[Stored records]
[start]
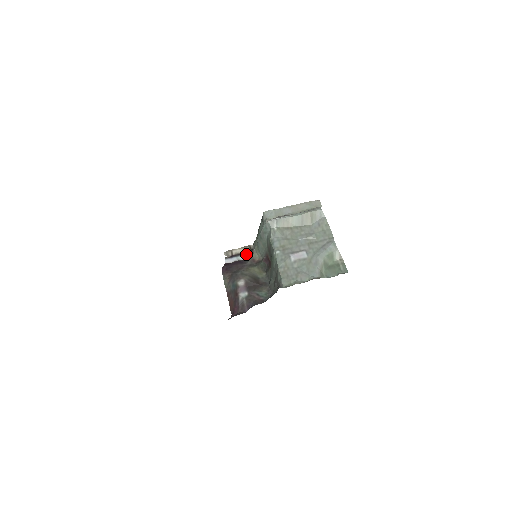
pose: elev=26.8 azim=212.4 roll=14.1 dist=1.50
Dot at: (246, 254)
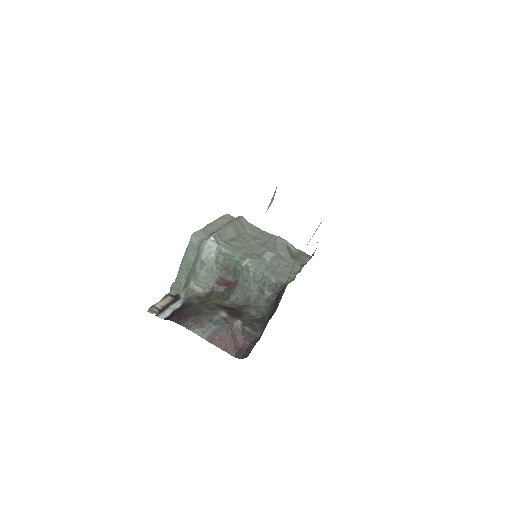
Dot at: (175, 302)
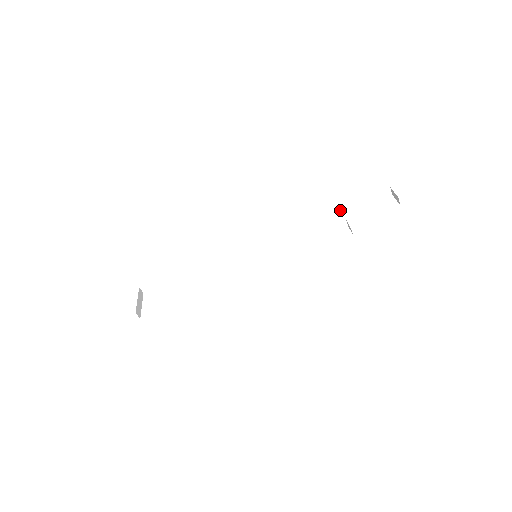
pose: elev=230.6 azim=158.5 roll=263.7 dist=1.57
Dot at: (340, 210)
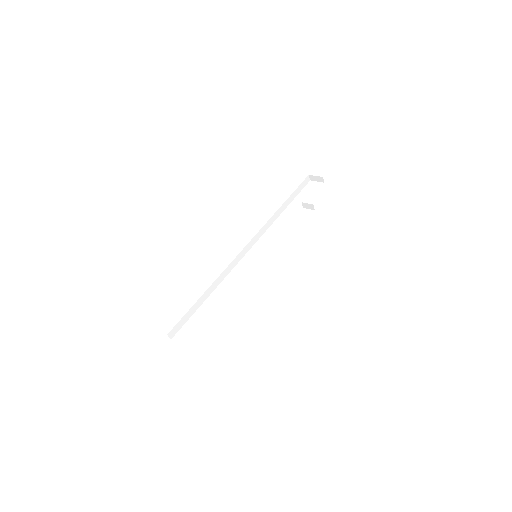
Dot at: (287, 202)
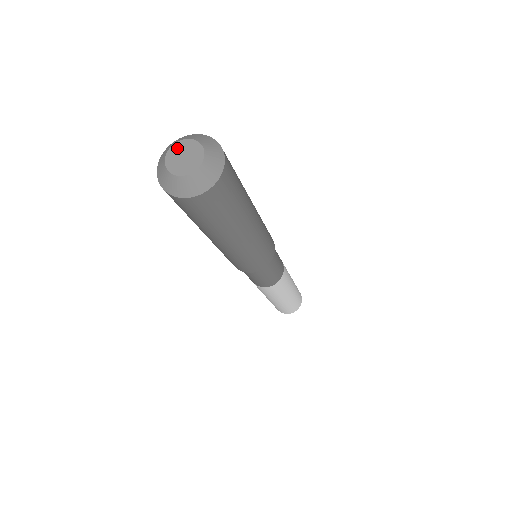
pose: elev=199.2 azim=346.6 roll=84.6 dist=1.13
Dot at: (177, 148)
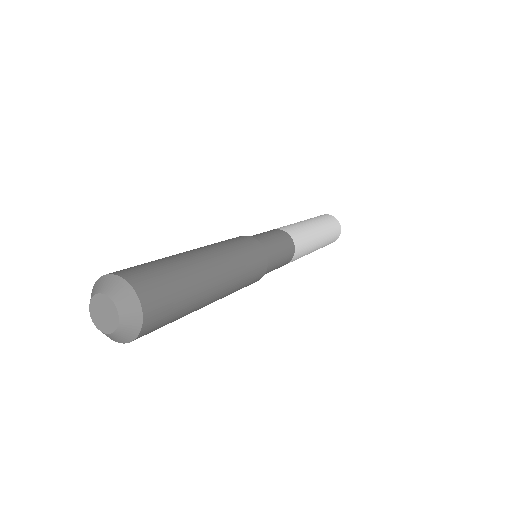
[end]
Rewrite all the material above with "pose" swapped for "view" and everything else unchanged, omitting the pictures.

view: elev=26.8 azim=212.4 roll=14.1 dist=1.50
Dot at: (246, 254)
Dot at: (175, 302)
view: elev=230.6 azim=158.5 roll=263.7 dist=1.57
Dot at: (340, 210)
Dot at: (287, 202)
view: elev=199.2 azim=346.6 roll=84.6 dist=1.13
Dot at: (177, 148)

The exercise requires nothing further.